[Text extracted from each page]
'''

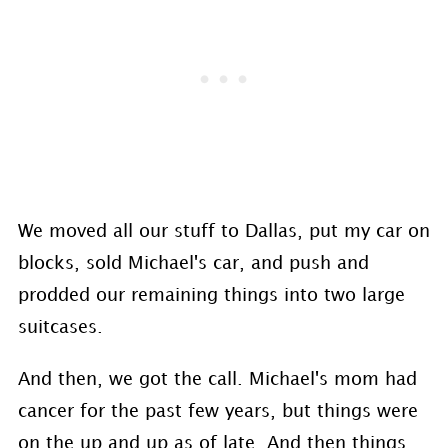
We moved all our stuff to Dallas, put my car on
blocks, sold Michael's car, and push and
prodded our remaining things into two large
suitcases.
And then, we got the call. Michael's mom had
cancer for the past few years, but things were
on the up and up as of late. And then things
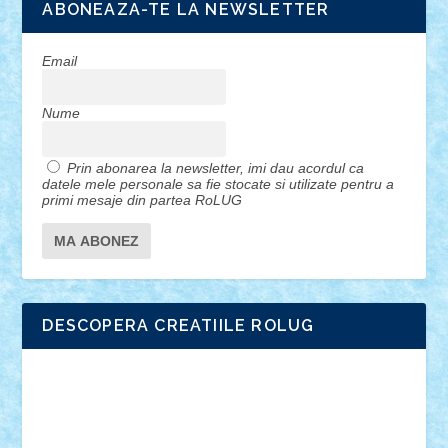
ABONEAZA-TE LA NEWSLETTER
Email
Nume
Prin abonarea la newsletter, imi dau acordul ca
datele mele personale sa fie stocate si utilizate pentru a
primi mesaje din partea RoLUG
DESCOPERA CREATIILE ROLUG
Adrian Florea
ALEX ILEA
ALEX TATAR
arathemis
Badgogo
BensBuilds
Braker23
Bricky
Chyck
cristytic
csc2ro
Cutzish
Danin1984
David03
Demetria
duhu20
Edd
endaerkened
FlorinS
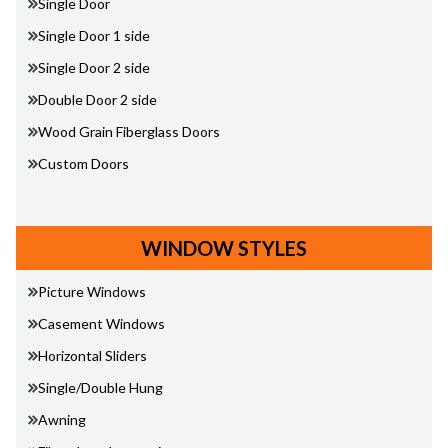
Single Door
Single Door 1 side
Single Door 2 side
Double Door 2 side
Wood Grain Fiberglass Doors
Custom Doors
WINDOW STYLES
Picture Windows
Casement Windows
Horizontal Sliders
Single/Double Hung
Awning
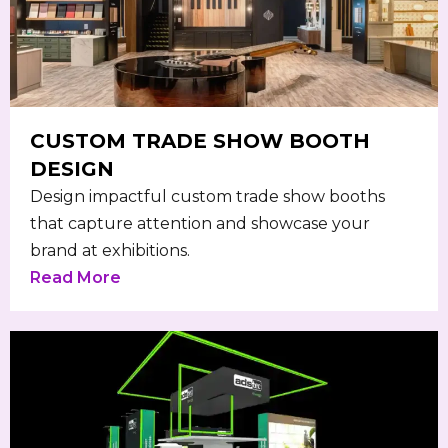
CUSTOM TRADE SHOW BOOTH
DESIGN
Design impactful custom trade show booths
that capture attention and showcase your
brand at exhibitions.
Read More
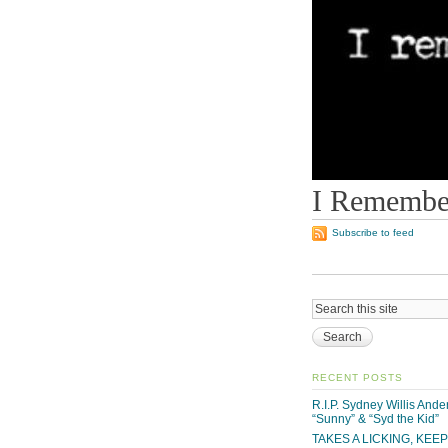
I Remember
Subscribe to feed
RECENT POSTS
R.I.P. Sydney Willis And
“Sunny” & “Syd the Kid”
TAKES A LICKING, KEE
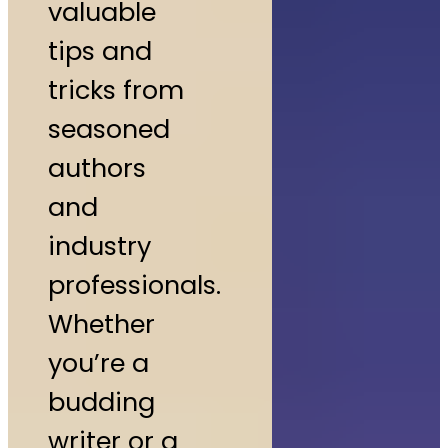
valuable
tips and
tricks from
seasoned
authors
and
industry
professionals.
Whether
you’re a
budding
writer or a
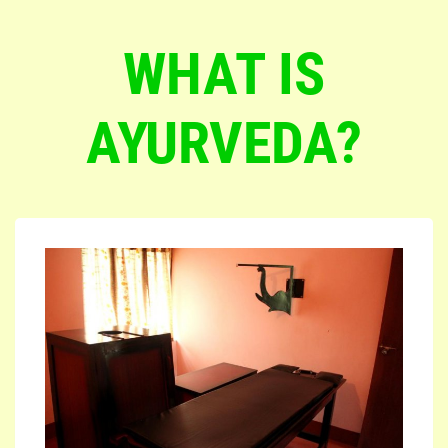
WHAT IS
AYURVEDA?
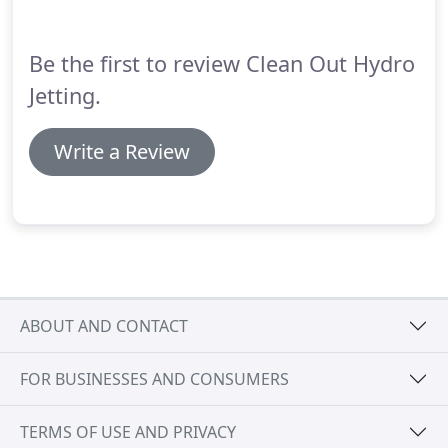
was very knowledgeable and explained everything
in great detail to help me understand.
Be the first to review Clean Out Hydro
Jetting.
Write a Review
ABOUT AND CONTACT
FOR BUSINESSES AND CONSUMERS
TERMS OF USE AND PRIVACY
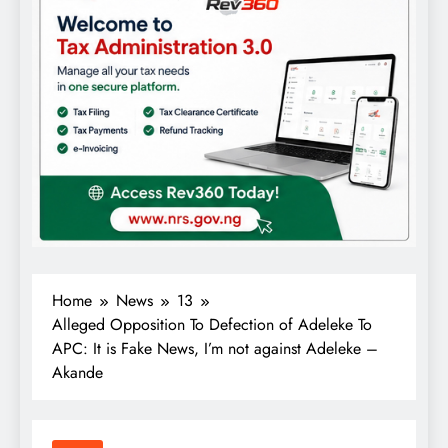
Home
News
13
Alleged Opposition To Defection of Adeleke To
APC: It is Fake News, I’m not against Adeleke –
Akande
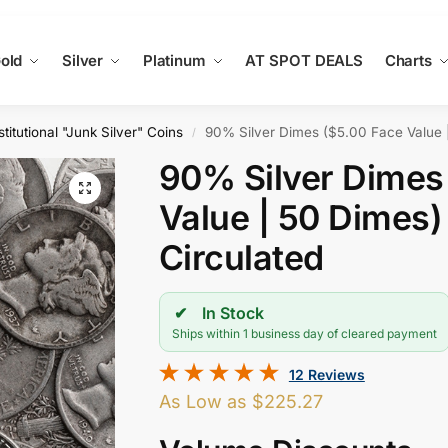
old
Silver
Platinum
AT SPOT DEALS
Charts
titutional "Junk Silver" Coins
90% Silver Dimes ($5.00 Face Value |
/
90% Silver Dimes
Value | 50 Dimes)
Circulated
In Stock
Ships within 1 business day of cleared payment
12 Reviews
As Low as
$
225.27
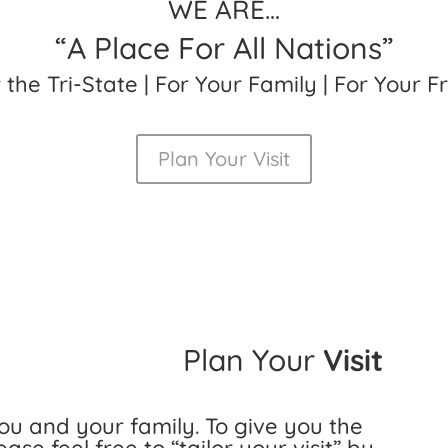
WE ARE…
“A Place For All Nations”
r the Tri-State | For Your Family | For Your F
Plan Your Visit
Plan Your
Visit
u and your family. To give you the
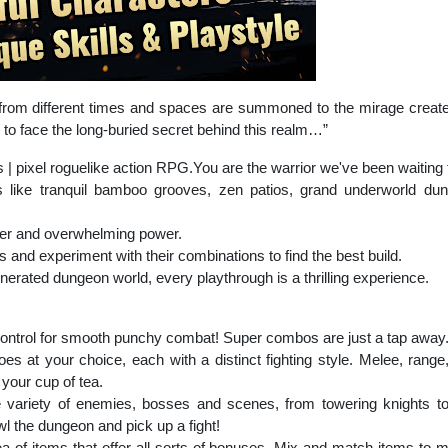
s from different times and spaces are summoned to the mirage crea
ome to face the long-buried secret behind this realm…”
pixel roguelike action RPG.You are the warrior we've been waiting fo
ds like tranquil bamboo grooves, zen patios, grand underworld 
per and overwhelming power.
s and experiment with their combinations to find the best build.
erated dungeon world, every playthrough is a thrilling experience.
control for smooth punchy combat! Super combos are just a tap away
s at your choice, each with a distinct fighting style. Melee, range
your cup of tea.
variety of enemies, bosses and scenes, from towering knights t
 the dungeon and pick up a fight!
a of items that offer all sorts of bonuses. Mix and match items to m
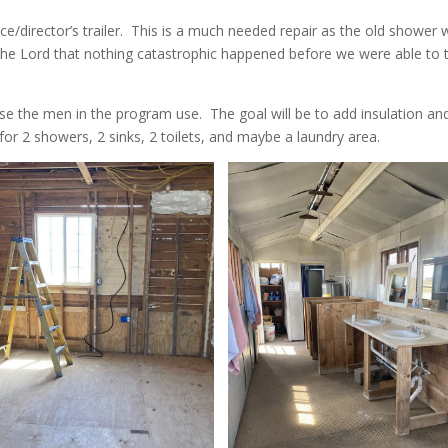
e/director’s trailer. This is a much needed repair as the old shower 
he Lord that nothing catastrophic happened before we were able to 
use the men in the program use. The goal will be to add insulation an
for 2 showers, 2 sinks, 2 toilets, and maybe a laundry area.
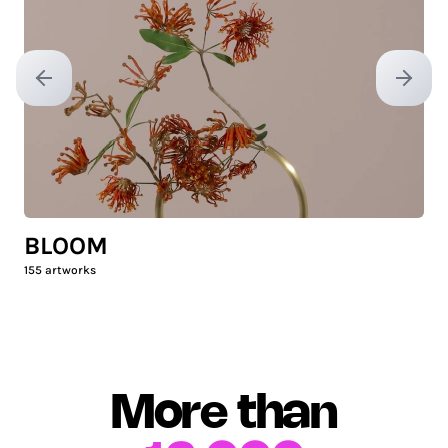
Previous slide
Next sl
BLOOM
155
artworks
More than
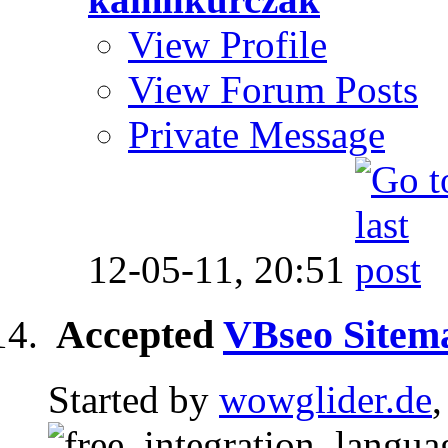
View Profile
View Forum Posts
Private Message
12-05-11,
20:51
Accepted
VBseo Sitem
Started by
wowglider.de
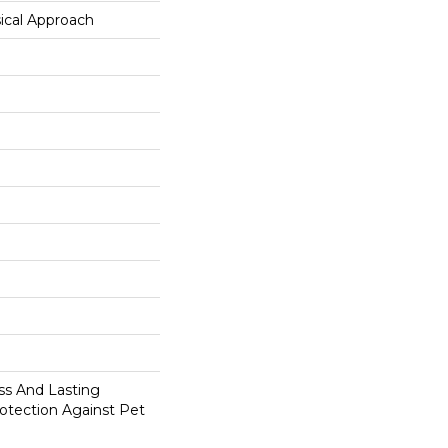
ical Approach
s And Lasting
rotection Against Pet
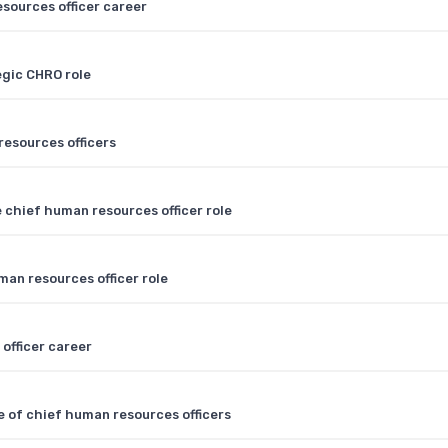
sources officer career
egic CHRO role
resources officers
 chief human resources officer role
an resources officer role
officer career
e of chief human resources officers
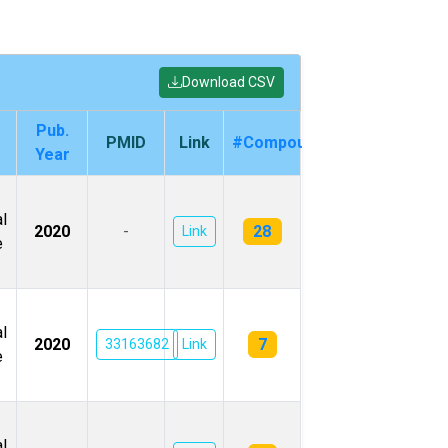
Download CSV
Pub.
PMID
Link
#Compounds
Year
l
28
2020
-
Link
e
l
7
2020
33163682
Link
e
l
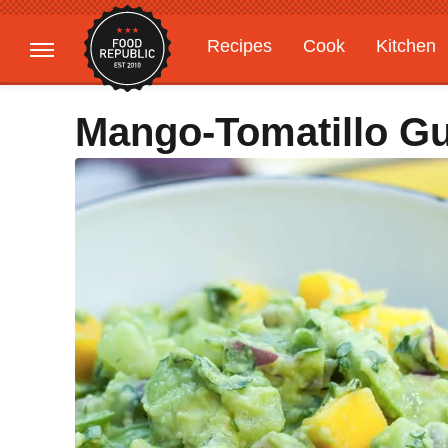
Recipes
Cook
Kitchen
Gardening
Features
Mango-Tomatillo G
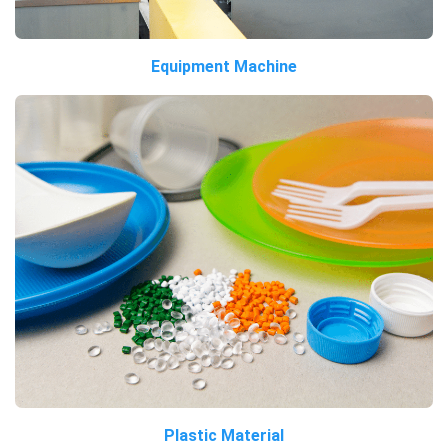
Equipment Machine
Plastic Material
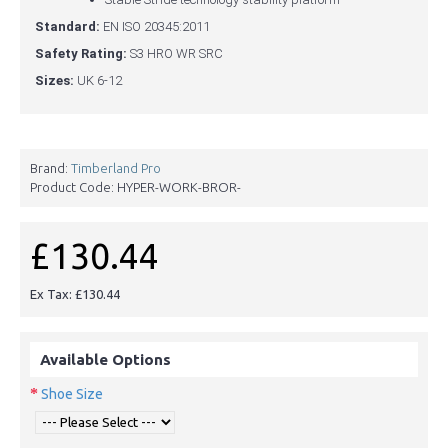
Standard:
EN ISO 20345:2011
Safety Rating:
S3 HRO WR SRC
Sizes:
UK 6-12
Brand:
Timberland Pro
Product Code:
HYPER-WORK-BROR-
£130.44
Ex Tax: £130.44
Available Options
Shoe Size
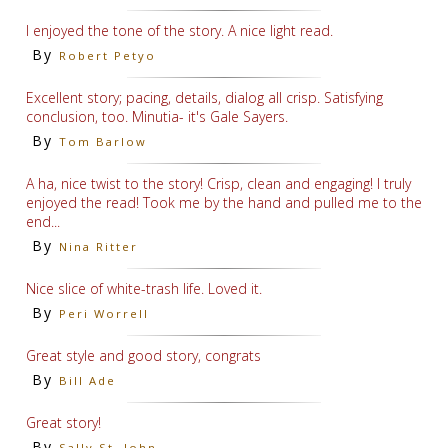
I enjoyed the tone of the story. A nice light read.
By
Robert Petyo
Excellent story; pacing, details, dialog all crisp. Satisfying
conclusion, too. Minutia- it's Gale Sayers.
By
Tom Barlow
A ha, nice twist to the story! Crisp, clean and engaging! I truly
enjoyed the read! Took me by the hand and pulled me to the
end...
By
Nina Ritter
Nice slice of white-trash life. Loved it.
By
Peri Worrell
Great style and good story, congrats
By
Bill Ade
Great story!
By
Sally St. John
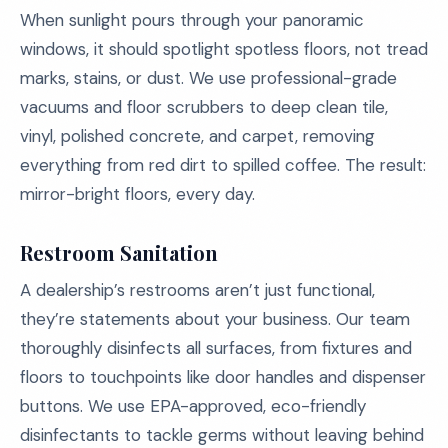
When sunlight pours through your panoramic
windows, it should spotlight spotless floors, not tread
marks, stains, or dust. We use professional-grade
vacuums and floor scrubbers to deep clean tile,
vinyl, polished concrete, and carpet, removing
everything from red dirt to spilled coffee. The result:
mirror-bright floors, every day.
Restroom Sanitation
A dealership’s restrooms aren’t just functional,
they’re statements about your business. Our team
thoroughly disinfects all surfaces, from fixtures and
floors to touchpoints like door handles and dispenser
buttons. We use EPA-approved, eco-friendly
disinfectants to tackle germs without leaving behind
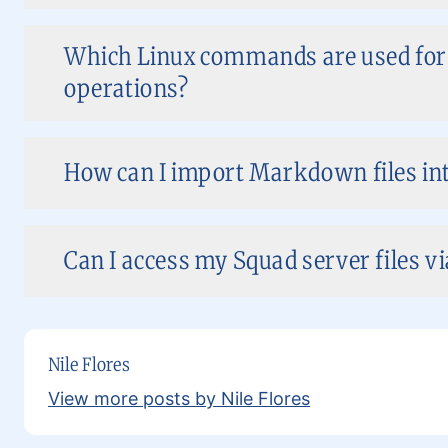
Which Linux commands are used for f
operations?
How can I import Markdown files in
Can I access my Squad server files v
Nile Flores
View more posts by Nile Flores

'''

_WHAT YOU SHOULD DO:_
Update the lines so that every "Single Door" becomes "Entry Door" and nothing else changes. Leave the pictures out of your answer.

_EXERCISE SOLUTION:_
We moved all our stuff to Dallas, put my car on
blocks, sold Michael's car, and push and
prodded our remaining things into two large
suitcases.
And then, we got the call. Michael's mom had
cancer for the past few years, but things were
on the up and up as of late. And then things
ABONEAZA-TE LA NEWSLETTER
Email
Nume
Prin abonarea la newsletter, imi dau acordul ca
datele mele personale sa fie stocate si utilizate pentru a
primi mesaje din partea RoLUG
DESCOPERA CREATIILE ROLUG
Adrian Florea
ALEX ILEA
ALEX TATAR
arathemis
Badgogo
BensBuilds
Braker23
Bricky
Chyck
cristytic
csc2ro
Cutzish
Danin1984
David03
Demetria
duhu20
Edd
endaerkened
FlorinS
Entry Door
Entry Door 1 side
Entry Door 2 side
Double Door 2 side
Wood Grain Fiberglass Doors
Custom Doors
WINDOW STYLES
Picture Windows
Casement Windows
Horizontal Sliders
Single/Double Hung
Awning
CUSTOM TRADE SHOW BOOTH
DESIGN
Design impactful custom trade show booths
that capture attention and showcase your
brand at exhibitions.
Read More
I Remember
Subscribe to feed
RECENT POSTS
R.I.P. Sydney Willis And
“Sunny” & “Syd the Kid”
TAKES A LICKING, KEE
valuable
tips and
tricks from
seasoned
authors
and
industry
professionals.
Whether
you’re a
budding
writer or a
WHAT IS
AYURVEDA?
was very knowledgeable and explained everything
in great detail to help me understand.
Be the first to review Clean Out Hydro
Jetting.
Write a Review
ABOUT AND CONTACT
FOR BUSINESSES AND CONSUMERS
TERMS OF USE AND PRIVACY
Home
News
13
Alleged Opposition To Defection of Adeleke To
APC: It is Fake News, I’m not against Adeleke –
Akande
old
Silver
Platinum
AT SPOT DEALS
Charts
titutional "Junk Silver" Coins
90% Silver Dimes ($5.00 Face Value |
/
90% Silver Dimes
Value | 50 Dimes)
Circulated
In Stock
Ships within 1 business day of cleared payment
12 Reviews
As Low as
$
225.27
WE ARE…
“A Place For All Nations”
r the Tri-State | For Your Family | For Your F
Plan Your Visit
Plan Your
Visit
u and your family. To give you the
s from different times and spaces are summoned to the mirage crea
ome to face the long-buried secret behind this realm…”
pixel roguelike action RPG.You are the warrior we've been waiting fo
ds like tranquil bamboo grooves, zen patios, grand underworld 
per and overwhelming power.
s and experiment with their combinations to find the best build.
erated dungeon world, every playthrough is a thrilling experience.
control for smooth punchy combat! Super combos are just a tap away
s at your choice, each with a distinct fighting style. Melee, range
your cup of tea.
variety of enemies, bosses and scenes, from towering knights t
 the dungeon and pick up a fight!
a of items that offer all sorts of bonuses. Mix and match items to m
e/director’s trailer. This is a much needed repair as the old shower 
he Lord that nothing catastrophic happened before we were able to 
use the men in the program use. The goal will be to add insulation an
for 2 showers, 2 sinks, 2 toilets, and maybe a laundry area.
Previous slide
Next sl
BLOOM
155
artworks
More than
View Profile
View Forum Posts
Private Message
12-05-11,
20:51
Accepted
VBseo Sitem
Started by
wowglider.de
ical Approach
s And Lasting
rotection Against Pet
sources officer career
egic CHRO role
resources officers
 chief human resources officer role
an resources officer role
officer career
e of chief human resources officers
Download CSV
Pub.
PMID
Link
#Compounds
Year
l
28
2020
-
Link
e
l
7
2020
33163682
Link
e
l
Recipes
Cook
Kitchen
Gardening
Features
Mango-Tomatillo G
Equipment Machine
Plastic Material
Standard:
EN ISO 20345:2011
Safety Rating:
S3 HRO WR SRC
Sizes:
UK 6-12
Brand:
Timberland Pro
Product Code:
HYPER-WORK-BROR-
£130.44
Ex Tax: £130.44
Available Options
Shoe Size
I enjoyed the tone of the story. A nice light read.
By
Robert Petyo
Excellent story; pacing, details, dialog all crisp. Satisfying
conclusion, too. Minutia- it's Gale Sayers.
By
Tom Barlow
A ha, nice twist to the story! Crisp, clean and engaging! I truly
enjoyed the read! Took me by the hand and pulled me to the
end...
By
Nina Ritter
Nice slice of white-trash life. Loved it.
By
Peri Worrell
Great style and good story, congrats
By
Bill Ade
Great story!
By
Sally St. John
When sunlight pours through your panoramic
windows, it should spotlight spotless floors, not tread
marks, stains, or dust. We use professional-grade
vacuums and floor scrubbers to deep clean tile,
vinyl, polished concrete, and carpet, removing
everything from red dirt to spilled coffee. The result:
mirror-bright floors, every day.
Restroom Sanitation
A dealership’s restrooms aren’t just functional,
they’re statements about your business. Our team
thoroughly disinfects all surfaces, from fixtures and
floors to touchpoints like door handles and dispenser
buttons. We use EPA-approved, eco-friendly
disinfectants to tackle germs without leaving behind
Which Linux commands are used for f
operations?
How can I import Markdown files in
Can I access my Squad server files v
Nile Flores
View more posts by Nile Flores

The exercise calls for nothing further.